Üst rütbelilerin birer birer yargı önüne çıkmaları karargâh nezdinde kaygı uyandırmışa benziyor. Tam 49 general ve amiral ‘Balyoz’, ‘İnternet Andıcı’ veya‘Amirallere Suikast’ davalarından tutuklu; albay ve daha alt düzey muvazzaf subay sayısı herhalde bundan az değildir.

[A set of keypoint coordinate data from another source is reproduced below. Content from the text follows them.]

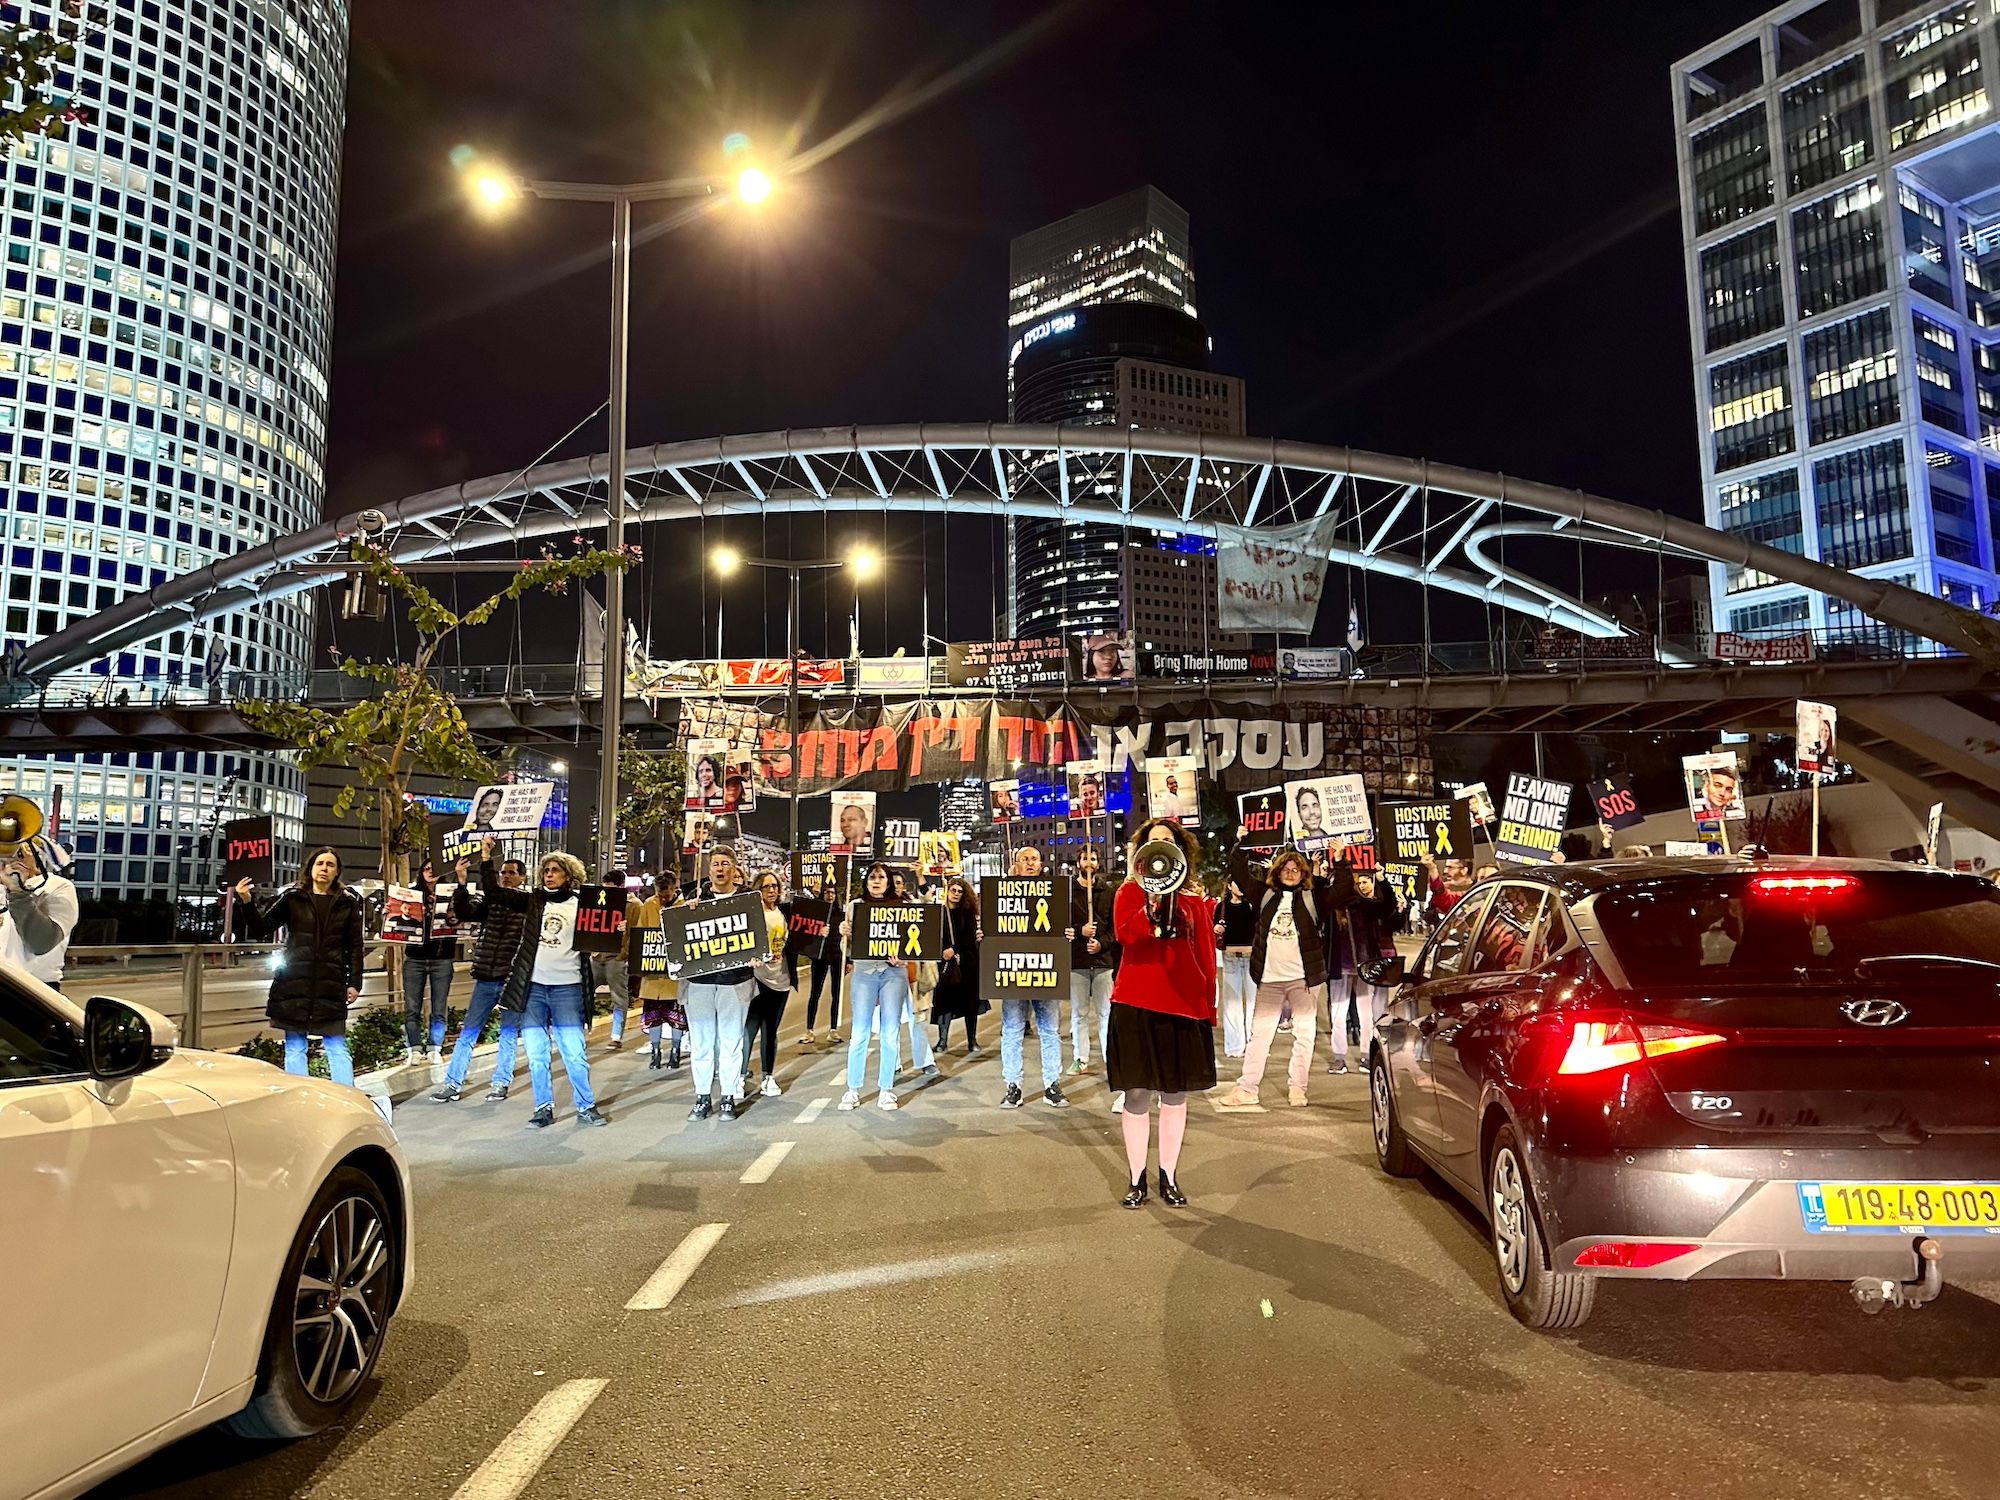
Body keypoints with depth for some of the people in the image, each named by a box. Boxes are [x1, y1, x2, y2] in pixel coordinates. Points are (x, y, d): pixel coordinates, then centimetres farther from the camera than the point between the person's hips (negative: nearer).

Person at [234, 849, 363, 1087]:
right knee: (294, 1048, 6)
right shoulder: (291, 898, 6)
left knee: (337, 1048, 0)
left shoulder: (348, 903, 7)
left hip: (331, 986, -1)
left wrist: (354, 983, 3)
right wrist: (247, 903, -15)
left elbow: (355, 946, 7)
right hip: (294, 985, 1)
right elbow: (262, 927, 2)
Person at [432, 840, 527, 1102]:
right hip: (486, 977, 4)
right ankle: (452, 1083, 10)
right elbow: (463, 913, -6)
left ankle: (501, 1083, 15)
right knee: (468, 1032, 6)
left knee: (509, 1033, 5)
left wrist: (486, 857, -21)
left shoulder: (527, 900, -4)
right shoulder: (488, 901, 10)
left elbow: (494, 892, -19)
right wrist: (462, 881, -15)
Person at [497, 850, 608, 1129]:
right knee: (536, 1055, 6)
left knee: (574, 1053, -2)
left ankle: (586, 1108, 10)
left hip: (567, 988, -3)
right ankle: (544, 1108, 17)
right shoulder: (533, 901, 10)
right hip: (533, 987, 3)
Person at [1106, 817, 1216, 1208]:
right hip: (1137, 1004, -2)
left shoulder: (1193, 897, 11)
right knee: (1137, 1095, 0)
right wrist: (1155, 904, -26)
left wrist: (1208, 1003, 8)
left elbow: (1206, 952, 11)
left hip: (1184, 1004, 3)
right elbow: (1124, 934, -14)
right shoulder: (1130, 891, 4)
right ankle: (1137, 1179, 10)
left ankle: (1169, 1178, 19)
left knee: (1175, 1094, 8)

Böyle bir durumda Genelkurmay karargâhının kaygılanmaması düşünülemez. Nitekim, Taraf, Kara Kuvvetleri’nin yeni komutanı Org. Hayri Kıvrıkoğlu’nun, komutanları bir değerlendirme toplantısında buluşturduğunu haber verdi. Bir farkla doğrulandı haber: Genelkurmay Başkanı Org. Necdet Özel’in bilgisi ve onayıyla yapılmış toplantı...
Yargıçların iddiaları ciddiye alıp rütbelerine aldırmadan şüphelileri tutuklamasını toplantıya katılanlar nasıl değerlendirdiler acaba?
Hiç kuşkusuz önemli bir soru bu. Sonuçta yan yana, dirsek dirseğe görev yapılan bir kurum ordu; hiyerarşide tepelere yaklaşıldıkça birbirini tanıma ihtimali ve yoğunluğu artıyor. Yargıçların ‘yasa-dışı işlere’ bulaşmış olma ihtimalini güçlü bulduğu silâh arkadaşlarını en iyi değerlendirebilecek kişiler karargâhta görevli olanlar...
Umarım, toplantıya katılanlar, “Canım ne olacak, onların yaptıkları geçmişte yapılanların tekrarından ibaret”, ya da “Verilen görevi yerine getirmek ne zaman suç oldu?” gibi yanlış tespit ve yanlış sorularla saatlerini heba etmemişlerdir.
Türk Silâhlı Kuvvetleri’nin (TSK) geçmişi siyasetle iç içe bir görüntü veriyor maalesef. Herbiri farklı sonuçlara yol açsa da, sonuna kadar giden dört fiili müdahale yaşadı ülkemiz; arada kimbilir kaç başarısız darbe girişimi olmuştur. Adını ister ‘darbe’ ister ‘ihtilâl’ koyun, askerin siyasete müdahalesi demokratik hukuk devletlerinde suçtur.
Suç olan bir fiilin görev olarak yaptırılması hem emri veren hem de fiili gerçekleştiren için suçtur. “Bana emir verildi, onun için adam öldürdüm” de denilemez, “Siyasilere küfredilen internet sitelerini üstlerimden aldığım emirle kurdum” da...
Elbette emri veren âmir de suç-ortağı olarak mahkeme önüne gider; ama fiili bizzat gerçekleştiren yakasını kanundan kurtaramaz.
Toplantıya katılan komutanlar “Yasadışı işlere bulaşanlarla bizim hiçbir ilgimiz olamaz” sonucuna vardılarsa ne âlâ, aksi bir tavır hukuki açıdan onları da sıkıntıya sokabilir. Hukuk devletlerinde, kendini, mensup olduğu kurumu, zümreyi kanun-üstü görmek düşünülemez bile.
Herhangi bir dayanışma girişiminin, savunmalara katkıda bulunmak üzere emirle para toplamaya kalkışmanın bile, hukuki açıdan mahzur teşkil edeceğine hiç kuşku yok. Dostluk veya mesleki dayanışma adına kişisel fedakârlıklar doğal olarak bu kuralın dışındadır.
Başka demokrasilerin çoktan eriştiği bu genel-geçer kurallara riayet ettiği görülse, sözgelimi son toplantıyla ilgili açıklamaya bu kararlılık yansısa, yargı sürecinde en rahatsız edici yön olan, kolay tutuklama ve uzun süre içeride tutma uygulamasına, bir bakmışsınız, savcılar ve yargıçlar tarafından daha az başvurulmaya başlanmış...
Çoğunlukla unutulan nokta, demokrasinin bir kurallar sistemi olduğu ve kurumlardan birinin kurallara aldırışsız davranmasının diğer kurumları da olumsuz etkileyebildiğidir.